Su okuryazarlığını şöyle tanımlayabiliriz: Suyun doğasını, kaynakların sınırlılığını, yönetim süreçlerini ve davranışların su üzerindeki etkilerini anlayıp, bu bilgiyle sürdürülebilir kararlar alabilme kabiliyetidir. Suyu tanıma, döngüsünü bilme, su ayak izi ve sanal su (tarım ya da sanayi faaliyetleri sonucu elde edilen bir ürünün üretim sürecinde kullanılan toplam su miktarı) kavramlarını anlama gibi bileşenleri içerir. Su okuryazarını TÜBİTAK “Günlük kullanılan suyun nasıl dağıtıldığı, arıtıldığı, bunun yanı sıra suyun kalitesi ve güvenliğini koruyan, ne kadar su kullanıldığını ve tam olarak ne için kullanıldığını bilen bireyler” şeklinde tanımlamaktadır. Su okuryazarı kişilerin çoğalması sosyal su okuryazarı olmaktan geçiyor diyebiliriz. Sosyal su okuryazarlığı, suyun toplumsal bir kaynak olduğu bilinciyle hareket eden, sürdürülebilir kullanım için kolektif sorumluluk üstlenen ve su problemlerine yönelik toplumsal düzeyde çözüm üretmeyi amaçlayan fertlerin gelişimini ifade eder. Şahsi sorumluluklara ek olarak sosyal sorumluluklar yüklenmek su konusunda pozitif katkılar sağlayacaktır.

SU OKURYAZARLIĞI TESTİ

Bu noktada su okuryazarlığınızı test edelim: Dişimizi fırçalarken musluğu kapatıyor muyuz? Duş süremiz ne kadar? Bu klasik sorular elbette önemli; ama bir adım ileriye gidip şu soruları da soralım: Ne kadar ekmek çöpe atıyoruz? Gardırobumuzdaki kıyafetleri ne sıklıkta yeniliyoruz? Bu sorular ilk bakışta konudan bağımsız gibi görünse de gerçekte yediğimiz ekmek, giydiğimiz kıyafetler ve kullandığımız et ürünleri için harcanan su, günlük tüketimimizin en büyük parçalarını oluşturur.

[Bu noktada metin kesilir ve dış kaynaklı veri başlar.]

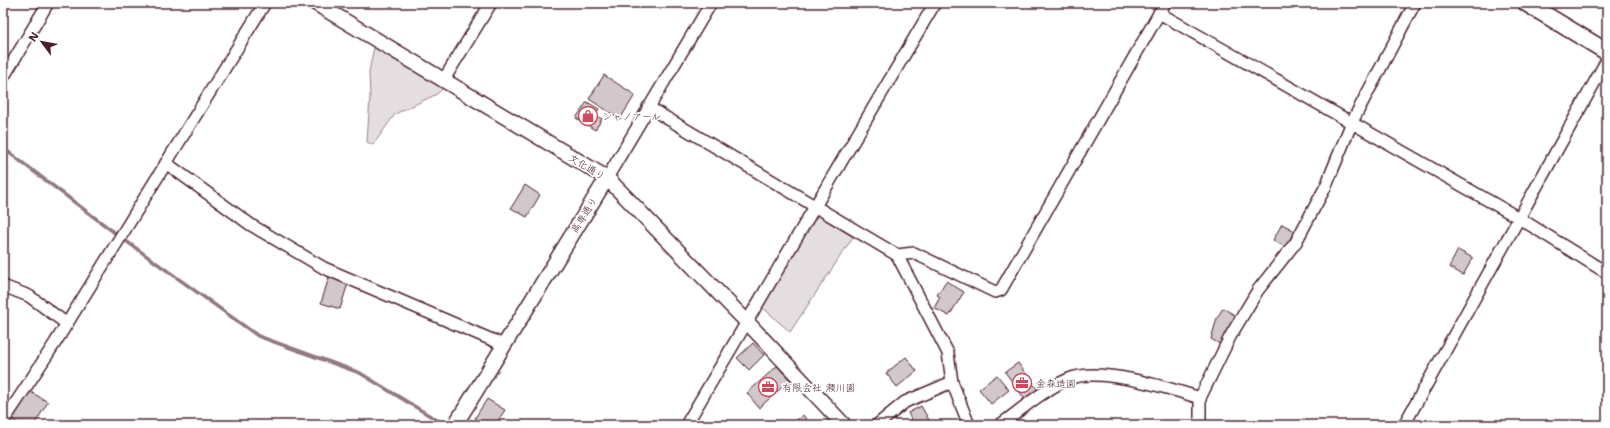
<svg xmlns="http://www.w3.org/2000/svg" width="1610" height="428" font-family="'Shantell Sans','Klee One',sans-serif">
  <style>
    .green { fill: #e5dee0; stroke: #987e86 }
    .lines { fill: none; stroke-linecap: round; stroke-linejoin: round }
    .stream { stroke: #91787e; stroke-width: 3.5 }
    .building { fill: #d2c7cb; stroke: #4a1f2b }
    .minor-casing { stroke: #4a1f2b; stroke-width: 14 }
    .tertiary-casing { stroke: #4a1f2b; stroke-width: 17 }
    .secondary-casing { stroke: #4a1f2b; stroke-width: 19 }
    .minor { stroke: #fff; stroke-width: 11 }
    .tertiary { stroke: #fff; stroke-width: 14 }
    .secondary { stroke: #fff; stroke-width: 16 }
    .labels { text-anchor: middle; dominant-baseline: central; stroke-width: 3.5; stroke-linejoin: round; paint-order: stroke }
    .poi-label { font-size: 10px; fill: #4a1f2b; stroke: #fff; text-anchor: start }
    .street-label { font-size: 10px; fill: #4a1f2b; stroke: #fff }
  </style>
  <rect width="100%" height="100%" fill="#fff"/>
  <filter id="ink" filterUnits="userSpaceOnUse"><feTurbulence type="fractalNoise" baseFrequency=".025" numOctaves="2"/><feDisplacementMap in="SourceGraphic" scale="8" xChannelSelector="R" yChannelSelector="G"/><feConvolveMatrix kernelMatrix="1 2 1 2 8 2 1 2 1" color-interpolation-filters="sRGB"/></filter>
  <g filter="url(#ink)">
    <!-- green -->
    <g class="green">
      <path d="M374 47 443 88 437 94 395 114 373 145 367 142 370 97 369 72Z"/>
      <path d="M817 215 853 237 790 332 761 306Z"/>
    </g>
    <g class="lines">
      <!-- stream -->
      <path class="stream" d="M3 148 119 236 258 336 360 373 445 425"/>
    </g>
    <!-- building -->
    <g class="building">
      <path d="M1553 3H1572V4L1555 8Z"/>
      <path d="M604 75 635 95 620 119 589 99Z"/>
      <path d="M587 102 599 109 595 115 602 119 595 130 576 118Z"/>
      <path d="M525 185 540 195 527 217 511 208Z"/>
      <path d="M1282 224 1295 231 1285 247 1273 240Z"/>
      <path d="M1458 250 1473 258 1463 275 1449 267Z"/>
      <path d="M329 277 348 283 340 309 321 303Z"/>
      <path d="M946 281 964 292 949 316 934 308 940 297 937 295Z"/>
      <path d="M1223 308 1236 316 1220 344 1211 339 1217 318Z"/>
      <path d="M753 343 764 355 749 370 737 358Z"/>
      <path d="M906 357 917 371 897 387 886 373Z"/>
      <path d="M1018 363 1040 393 1027 402 1005 372Z"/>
      <path d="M777 366 790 380 759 408 747 393Z"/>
      <path d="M997 375 1009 390 991 404 979 389Z"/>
      <path d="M29 391 48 402 34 425H21L11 419Z"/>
      <path d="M487 399 505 410 495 425H486L475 418Z"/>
      <path d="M921 406 929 420 920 425H914L908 413Z"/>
      <path d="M803 415 810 425H790Z"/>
    </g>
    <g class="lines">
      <defs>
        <g id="minor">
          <path d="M1159 13 1519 218 1607 273"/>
          <path d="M3 78 48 3"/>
          <path d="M443 81 491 3"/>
          <path d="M648 107 897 255 948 353 952 382 969 425"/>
          <path d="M166 163 251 225 324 268 504 345"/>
          <path d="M607 178 711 3"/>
          <path d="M897 255 914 253 995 292 1001 290 1165 3"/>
          <path d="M3 286 29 296 67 324"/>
          <path d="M3 422 55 343 265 3"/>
          <path d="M686 425 935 3"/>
          <path d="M877 425 905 402 952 382"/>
          <path d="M1000 425C1022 409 1043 390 1069 379 1099 366 1169 388 1200 398"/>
          <path d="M1200 425V398L1231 335 1258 290 1296 242 1305 225 1326 186 1352 122 1415 3"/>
          <path d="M1404 425 1607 60"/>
        </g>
        <g id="tertiary">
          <path d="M315 3 607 178 746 321 844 425"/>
          <path d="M455 425 607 178"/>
        </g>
        <path id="secondary" d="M1526 3 1607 52"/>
      </defs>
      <!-- minor casing -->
      <use href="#minor" class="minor-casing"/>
      <!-- tertiary casing -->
      <use href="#tertiary" class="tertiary-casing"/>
      <!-- secondary casing -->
      <use href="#secondary" class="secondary-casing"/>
      <!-- minor -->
      <use href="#minor" class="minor"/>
      <!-- tertiary -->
      <use href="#tertiary" class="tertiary"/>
      <!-- secondary -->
      <use href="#secondary" class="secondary"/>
    </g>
  </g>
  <!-- icons -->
  <defs>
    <symbol id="shop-ring" viewBox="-11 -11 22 22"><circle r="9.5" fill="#fff" stroke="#d1495b" stroke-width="1.5"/><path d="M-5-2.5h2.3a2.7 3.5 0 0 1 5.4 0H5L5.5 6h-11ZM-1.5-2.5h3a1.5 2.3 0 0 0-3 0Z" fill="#d1495b"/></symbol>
    <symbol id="office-ring" viewBox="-11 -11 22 22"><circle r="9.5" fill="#fff" stroke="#d1495b" stroke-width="1.5"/><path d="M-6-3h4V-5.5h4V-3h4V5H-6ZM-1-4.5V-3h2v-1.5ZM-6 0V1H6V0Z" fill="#d1495b"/></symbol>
  </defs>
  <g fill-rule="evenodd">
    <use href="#shop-ring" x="577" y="105" width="22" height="22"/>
    <use href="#office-ring" x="1011" y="372" width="22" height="22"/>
    <use href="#office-ring" x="757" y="376" width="22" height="22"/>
  </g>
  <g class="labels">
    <!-- poi labels -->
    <g class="poi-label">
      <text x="602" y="116">シャノアール</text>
      <text x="1036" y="383">金森造園</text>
      <text x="782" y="387">有限会社 瀬川園</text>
    </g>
    <!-- street labels -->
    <g class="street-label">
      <text transform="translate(587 167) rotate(31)">文化通り</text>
      <text transform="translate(584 215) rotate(-58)">高専通り</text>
    </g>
  </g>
  <!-- margin -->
  <rect width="1610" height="428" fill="none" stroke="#fff" stroke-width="16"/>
  <rect x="8" y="8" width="1594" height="412" fill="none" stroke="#4a1f2b" stroke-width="1.5" filter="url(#ink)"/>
  <!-- north arrow -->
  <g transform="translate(42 42) rotate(302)" stroke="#ffffff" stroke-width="3" paint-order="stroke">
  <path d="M0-3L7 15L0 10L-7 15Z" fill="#4a1f2b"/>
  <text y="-6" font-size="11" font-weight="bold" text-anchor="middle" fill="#4a1f2b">N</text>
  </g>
</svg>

GÖRÜNMEYEN TÜKETİM: SU AYAK İZİ

İşte burada devreye “Su Ayak İzi” girer. Bu, bir ürünün üretimi için kullanılan yeşil (toprak nemi), mavi (yüzey/yer altı suyu) ve gri (kirliliği temizlemek için gereken su) su miktarlarının toplamıdır. Örneğin bir dilim ekmek... Ekmek israfı üzerine yapılan hesaplamalar, kilogram başına ~1.600 litre seviyelerinde değişen sonuçlarla, tek bir dilimin bile onlarca litre suya denk geldiğini gösterir. Bir pamuk tişörtün üretimi için ortalamada ~2.700 litre su gerekmektedir. Bu rakamlar tüketim tercihlerimizle doğrudan ilişkilidir. TÜİK verilerine göre belediyeler tarafından içme ve kullanma suyu şebekesine çekilen kişi başı günlük ortalama su miktarı 229 litre olarak hesaplandı. Bu değerler gerçek su tüketimini gösteriyor. Buna sanal su kullanımını da eklediğimizde sayı daha da artıyor.

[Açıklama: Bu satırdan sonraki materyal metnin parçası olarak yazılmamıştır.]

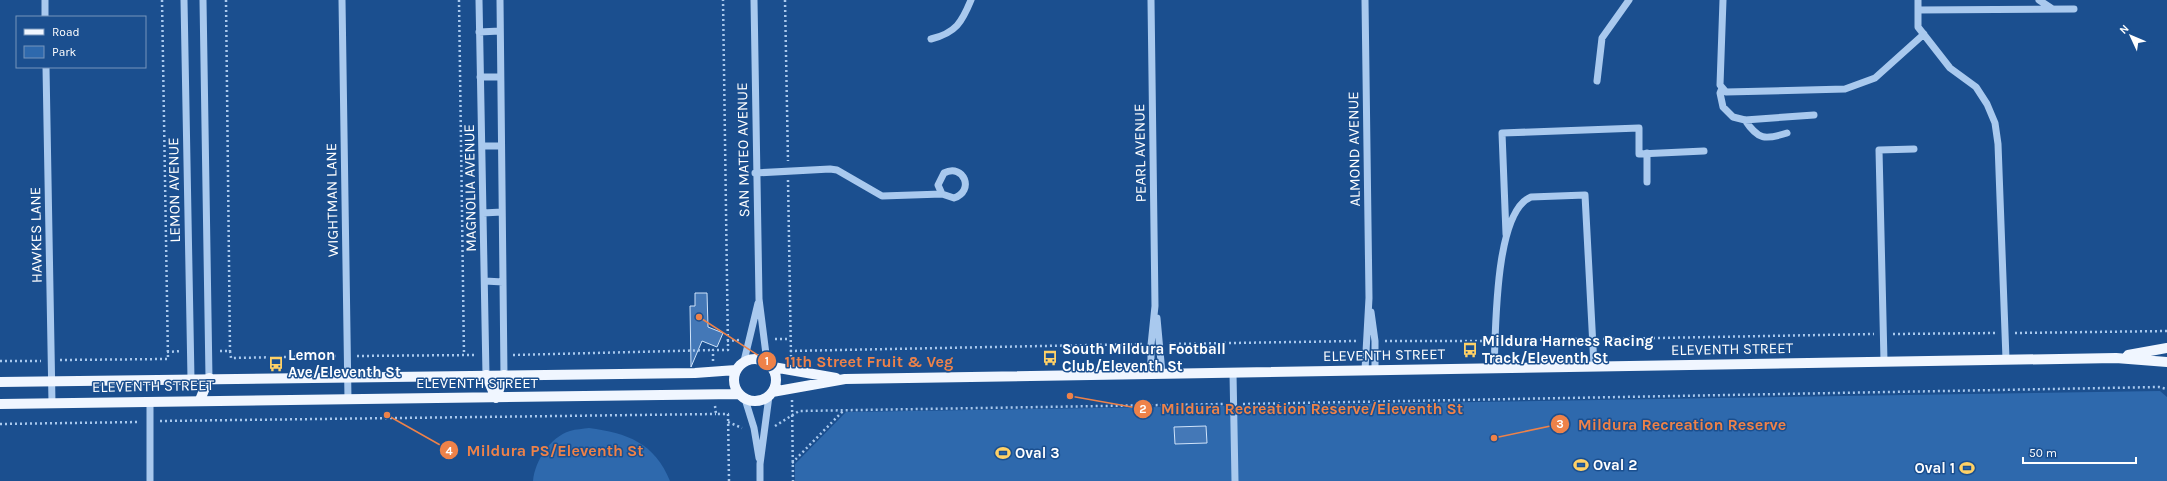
<svg xmlns="http://www.w3.org/2000/svg" width="2167" height="481" font-family="Karla,sans-serif">
<style>
.green{fill:#2e69ad}
.building{fill:#4478b7;stroke:#cfe3fa}
.lines{fill:none;stroke-linecap:round;stroke-linejoin:round}
.path{stroke:#a9c9ee;stroke-width:2.5;stroke-dasharray:2 3;stroke-linecap:butt}
.minor{stroke:#a9c9ee;stroke-width:7}
.major{stroke:#f0f6ff;stroke-width:10}
.labels{text-anchor:middle;dominant-baseline:central;stroke-width:3;stroke-linejoin:round;paint-order:stroke}
.street-label{font-size:15px;fill:#fff;stroke:#1b4f8f}
.poi-label{font-size:15px;font-weight:bold;fill:#fff;stroke:#1b4f8f;text-anchor:start}
.leader{fill:none;stroke:#ee8249;stroke-width:1.5}
.callout-dot{fill:#ee8249;stroke:#1b4f8f;stroke-width:1.5}
.mark-label{font-size:12px;text-anchor:middle;font-weight:bold;fill:#fff}
.callout-label{font-size:16px;text-anchor:middle;font-weight:bold;fill:#ee8249;stroke:#1b4f8f;stroke-width:3;stroke-linejoin:round;paint-order:stroke}
</style>
<rect width="100%" height="100%" fill="#1b4f8f"/>
<path class="green" d="M2160,391l7,6v84h-1372v-17l51,-52z
M589,428c38,5 66,15 81,53h-137c2,-20 17,-44 37,-50 6,-2 13,-2 19,-3z"/>
<path class="building" d="M695,293h12l1,34 15,6 -6,14 -15,-6 -11,26 -1,-61h5z
M1206,426l1,17 -32,1 -1,-17z"/>
<g class="lines">
<path class="path" d="M226,0l4,351
M459,0l5,355
M785,0l3,161
M788,180l3,177
M2015,333l152,-2
M1893,334l103,-1
M775,339h15
M1603,339l271,-5
M1505,340l77,-1
M727,341l13,-1
M1385,341h101
M1169,344l187,-3
M220,351h10l1,7 107,-2
M790,351l352,-7
M167,352l14,-1
M513,355l200,-5
M357,356l119,-1
M60,360l108,-1 -6,-359
M0,361h41
M713,361v-11h15l-5,-350
M792,400l1,81
M1243,404l916,-17 8,2
M715,406l1,8h12l1,67
M160,421l556,-7
M728,422l14,6
M0,424l139,-2
M775,426l24,-15 425,-7
M792,463l52,-53"/>
<path class="minor" d="M45,0v17
M184,0l7,379
M203,0l6,378
M342,0l6,399
M479,0l7,375
M500,0l4,375
M754,0l5,299 8,63
M1151,0l4,306 -4,39v29
M1365,0l4,298 -4,72
M1723,0l-3,85 6,7 119,-3 30,-11 49,-44
M1918,0v27l32,41 26,19 11,17 8,19 3,21 8,215
M2039,0l12,8
M1918,10l156,-1
M479,32l21,-1
M931,39c25,-6 31,-17 40,-39
M46,67l6,336
M480,77h20
M1597,81l5,-43 27,-38
M1722,88l-2,5 3,14 10,10 12,3 69,-5
M1745,120c13,20 20,20 42,13
M482,146h19
M755,173l75,-4 7,1 45,26 60,-2 12,4c21,-7 10,-35 -10,-25l-6,12 4,9
M1647,182v-29
M483,213l19,-1
M1506,234l-4,-101 137,-5v26l65,-3
M485,281l18,1
M1371,312l4,29v29
M1157,318l5,55
M744,361l14,-58
M1884,361l-5,-211 35,-1
M1494,368c2,-36 0,-156 37,-171l54,-2 9,171
M1233,373l2,108
M745,399l9,29 5,30
M150,401v80
M760,481v-17l9,-68"/>
<path class="major" d="M2128,355l39,-7
M734 380a21 21 0 1 1 42 0a21 21 0 1 1-42 0Z
M773,367l63,11
M486,375l10,23
M0,382l695,-9 41,-3
M772,392l73,-13 1271,-21 51,4
M496,398l8,-23
M200,400l9,-22
M0,404l738,-10"/>
</g>
<defs>
<g id="bus-bare" transform="scale(1.2)"><path d="M-5-6H5V4H4V6H2V4H-2V6H-4V4H-5ZM-3.5-4V0h7V-4ZM-3.5 1.2v1.5H-2V1.2ZM2 1.2v1.5H3.5V1.2Z" fill="#ffd166" stroke="#1b4f8f" stroke-width="2.5" paint-order="stroke"/></g>
<g id="stadium-bare" transform="scale(1.2)"><path d="M0-5a6.5 5 0 1 0 0 10a6.5 5 0 1 0 0-10ZM-3.5-1.8h7v3.6h-7Z" fill="#ffd166" stroke="#1b4f8f" stroke-width="2.5" paint-order="stroke"/></g>
</defs>
<g fill-rule="evenodd">
<use href="#bus-bare" x="1470" y="350"/>
<use href="#bus-bare" x="1050" y="358"/>
<use href="#bus-bare" x="276" y="364"/>
<use href="#stadium-bare" x="1003" y="453"/>
<use href="#stadium-bare" x="1581" y="465"/>
<use href="#stadium-bare" x="1967" y="468"/>
</g>
<g class="labels">
<g class="street-label">
<text transform="translate(1354 149) rotate(-91)">ALMOND AVENUE</text>
<text transform="translate(743 150) rotate(-91)">SAN MATEO AVENUE</text>
<text transform="translate(1140 153) rotate(-91)">PEARL AVENUE</text>
<text transform="translate(470 188) rotate(-91)">MAGNOLIA AVENUE</text>
<text transform="translate(174 190) rotate(-91)">LEMON AVENUE</text>
<text transform="translate(332 200) rotate(-91)">WIGHTMAN LANE</text>
<text transform="translate(36 235) rotate(-91)">HAWKES LANE</text>
<text transform="translate(1732 349) rotate(-1)">ELEVENTH STREET</text>
<text transform="translate(1384 355) rotate(-1)">ELEVENTH STREET</text>
<text x="477" y="383">ELEVENTH STREET</text>
<text transform="translate(153 386) rotate(-1)">ELEVENTH STREET</text>
</g>
<g class="poi-label">
<text x="1482" y="341">Mildura Harness Racing<tspan x="1482" dy="17">Track/Eleventh St</tspan></text>
<text x="1062" y="349">South Mildura Football<tspan x="1062" dy="17">Club/Eleventh St</tspan></text>
<text x="288" y="355">Lemon<tspan x="288" dy="17">Ave/Eleventh St</tspan></text>
<text x="1015" y="453">Oval 3</text>
<text x="1593" y="465">Oval 2</text>
<text x="1955" y="468" text-anchor="end">Oval 1</text>
</g>
</g>
<path class="leader" d="M699 317L767 361M1070 396L1143 409M1494 438L1560 424M387 415L449 450"/>
<g class="callout-dot">
<circle cx="699" cy="317" r="4"/>
<circle cx="1070" cy="396" r="4"/>
<circle cx="1494" cy="438" r="4"/>
<circle cx="387" cy="415" r="4"/>
<circle cx="767" cy="361" r="10"/>
<circle cx="1143" cy="409" r="10"/>
<circle cx="1560" cy="424" r="10"/>
<circle cx="449" cy="450" r="10"/>
</g>
<g class="mark-label">
<text x="767" y="365">1</text>
<text x="1143" y="413">2</text>
<text x="1560" y="428">3</text>
<text x="449" y="455">4</text>
</g>
<g class="callout-label">
<text x="869" y="367">11th Street Fruit &amp; Veg</text>
<text x="1312" y="414">Mildura Recreation Reserve/Eleventh St</text>
<text x="1682" y="430">Mildura Recreation Reserve</text>
<text x="555" y="456">Mildura PS/Eleventh St</text>
</g>
<rect x="16" y="16" width="130" height="52" fill="#1b4f8f" stroke="#7695bc"/>
<rect x="24" y="29" width="20" height="6" fill="#f0f6ff" stroke="#7695bc"/>
<text x="52" y="36" font-size="12" fill="#ffffff">Road</text>
<rect x="24" y="46" width="20" height="12" fill="#2e69ad" stroke="#7695bc"/>
<text x="52" y="56" font-size="12" fill="#ffffff">Park</text>
<g transform="translate(2131 36) rotate(314)" stroke="#1b4f8f" stroke-width="3" paint-order="stroke">
<path d="M0-3L7 15L0 10L-7 15Z" fill="#ffffff"/>
<text y="-6" font-size="11" font-weight="bold" text-anchor="middle" fill="#ffffff">N</text>
</g>
<path d="M2023 457v6h113v-6" fill="none" stroke="#ffffff" stroke-width="2"/>
<text x="2029" y="457" font-size="12" fill="#ffffff" stroke="#1b4f8f" stroke-width="3" paint-order="stroke">50 m</text>
</svg>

TARLADAKİ BÜYÜK KAÇAK: TARIMSAL SULAMA

Bireysel tüketimin ötesinde, Türkiye’de su kullanımı sektörler arasında oldukça dengesizdir. Devlet Su İşleri verilerine göre, yıllık 112 milyar metreküp teknik-ekonomik olarak kullanılabilir su potansiyelimizin yaklaşık %52’si (58,4 milyar metreküp) fiilen değerlendirilebilmektedir. Bu kullanılan suyun yaklaşık %77’si tarımsal sulamada, geri kalan %23’ü ise içme-kullanma suyu ve sanayide paylaşılmaktadır.

Tarım ve Orman Bakanlığı verilerine göre tarımsal sulamada kullanılan su miktarı 45,05 milyar metreküpe kadar çıkmakta ve toplam su kullanımının aslan payını oluşturmaktadır. Ancak bu durum, sulama randımanının düşük olmasından kaynaklanan önemli bir israfa işaret ediyor. Geleneksel “salma” (vahşi) sulama hâlâ yaygın; hâlbuki basınçlı sistemlere (yağmurlama, damla) geçildiğinde su tasarrufu dramatik biçimde artabiliyor. Modern sistemlerde randıman %90’a kadar çıkabilirken, mevcut durumda tarımda kullanılan su kaynaklarının %60’ı yanlış uygulamalar ve iletim hatlarındaki kaçaklar/buharlaşma sebebiyle israf ediliyor.

DÜNYA ALARM VERİYOR: GÜN SIFIR VE SU SAVAŞLARI

Güncel örnekler de karşımıza çıkıyor: Baraj doluluk oranları düşüyor, büyükşehirlerde su rezervleri azalıyor. Komşumuz İran’da kuraklığın etkileriyle başkent Tahran’ın yerini değiştirme planları bile zaman zaman gündeme geliyor. Dünyadan çok somut bir örnekse Güney Afrika’daki “Day Zero” (Sıfır Günü) uyarısıdır. 2018’de Cape Town şehri, kuraklık yüzünden muslukların kapatılabileceği bir senaryoyla karşı karşıya kalmıştır. Bu durum, bütün dünyaya su krizine hazırlanma dersi vermiştir.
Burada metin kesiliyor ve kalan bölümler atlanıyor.